Web page edit records

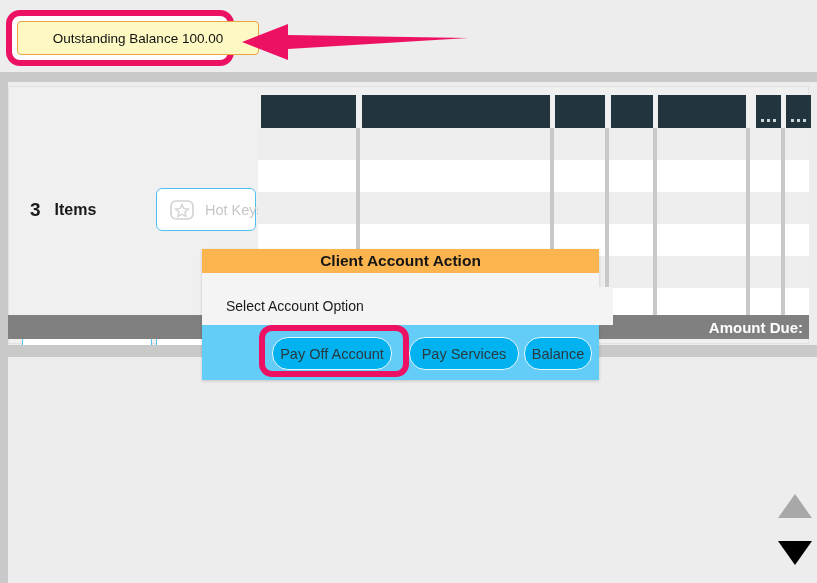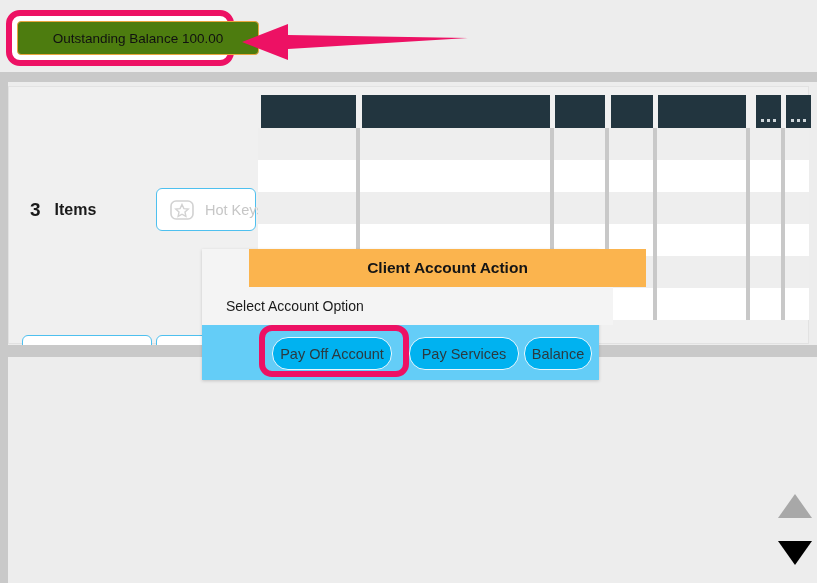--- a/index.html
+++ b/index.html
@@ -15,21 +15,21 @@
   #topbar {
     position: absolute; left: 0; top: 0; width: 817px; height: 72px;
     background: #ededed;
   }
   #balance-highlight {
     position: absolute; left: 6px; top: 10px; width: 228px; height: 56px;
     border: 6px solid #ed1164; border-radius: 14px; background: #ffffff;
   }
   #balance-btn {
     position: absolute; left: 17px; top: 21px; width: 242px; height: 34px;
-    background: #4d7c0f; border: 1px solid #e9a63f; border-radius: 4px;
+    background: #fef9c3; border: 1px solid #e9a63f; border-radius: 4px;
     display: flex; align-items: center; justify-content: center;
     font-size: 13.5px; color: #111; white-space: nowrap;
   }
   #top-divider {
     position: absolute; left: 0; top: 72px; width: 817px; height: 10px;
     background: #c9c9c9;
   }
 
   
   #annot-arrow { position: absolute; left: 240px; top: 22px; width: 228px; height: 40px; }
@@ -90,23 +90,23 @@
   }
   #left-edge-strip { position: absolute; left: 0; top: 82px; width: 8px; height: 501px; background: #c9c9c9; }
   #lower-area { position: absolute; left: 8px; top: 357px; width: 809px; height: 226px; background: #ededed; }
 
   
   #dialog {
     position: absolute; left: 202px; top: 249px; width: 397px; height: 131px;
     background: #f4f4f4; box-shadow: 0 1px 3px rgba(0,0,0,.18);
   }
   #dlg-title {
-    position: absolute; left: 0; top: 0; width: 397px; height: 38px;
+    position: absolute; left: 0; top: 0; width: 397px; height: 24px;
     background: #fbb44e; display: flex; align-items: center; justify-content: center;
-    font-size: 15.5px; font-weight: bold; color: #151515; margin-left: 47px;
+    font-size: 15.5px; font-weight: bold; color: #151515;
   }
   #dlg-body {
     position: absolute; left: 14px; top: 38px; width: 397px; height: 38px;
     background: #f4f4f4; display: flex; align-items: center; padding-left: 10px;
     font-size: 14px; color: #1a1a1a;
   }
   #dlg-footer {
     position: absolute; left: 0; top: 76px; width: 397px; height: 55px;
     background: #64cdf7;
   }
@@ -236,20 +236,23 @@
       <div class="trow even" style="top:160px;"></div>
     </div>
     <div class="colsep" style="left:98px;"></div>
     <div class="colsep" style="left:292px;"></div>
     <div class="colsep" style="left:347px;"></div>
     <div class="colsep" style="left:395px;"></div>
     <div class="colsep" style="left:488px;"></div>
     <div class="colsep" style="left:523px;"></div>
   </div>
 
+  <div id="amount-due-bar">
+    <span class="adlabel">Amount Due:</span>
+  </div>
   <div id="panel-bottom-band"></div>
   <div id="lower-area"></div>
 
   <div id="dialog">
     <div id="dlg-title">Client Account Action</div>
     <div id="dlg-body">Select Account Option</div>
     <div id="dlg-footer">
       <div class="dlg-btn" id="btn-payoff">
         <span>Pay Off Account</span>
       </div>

About this task: Go through the records above and return every line that holds the string "radius".

Written solution:
     border: 6px solid #ed1164; border-radius: 14px; background: #ffffff;
-    background: #4d7c0f; border: 1px solid #e9a63f; border-radius: 4px;
+    background: #fef9c3; border: 1px solid #e9a63f; border-radius: 4px;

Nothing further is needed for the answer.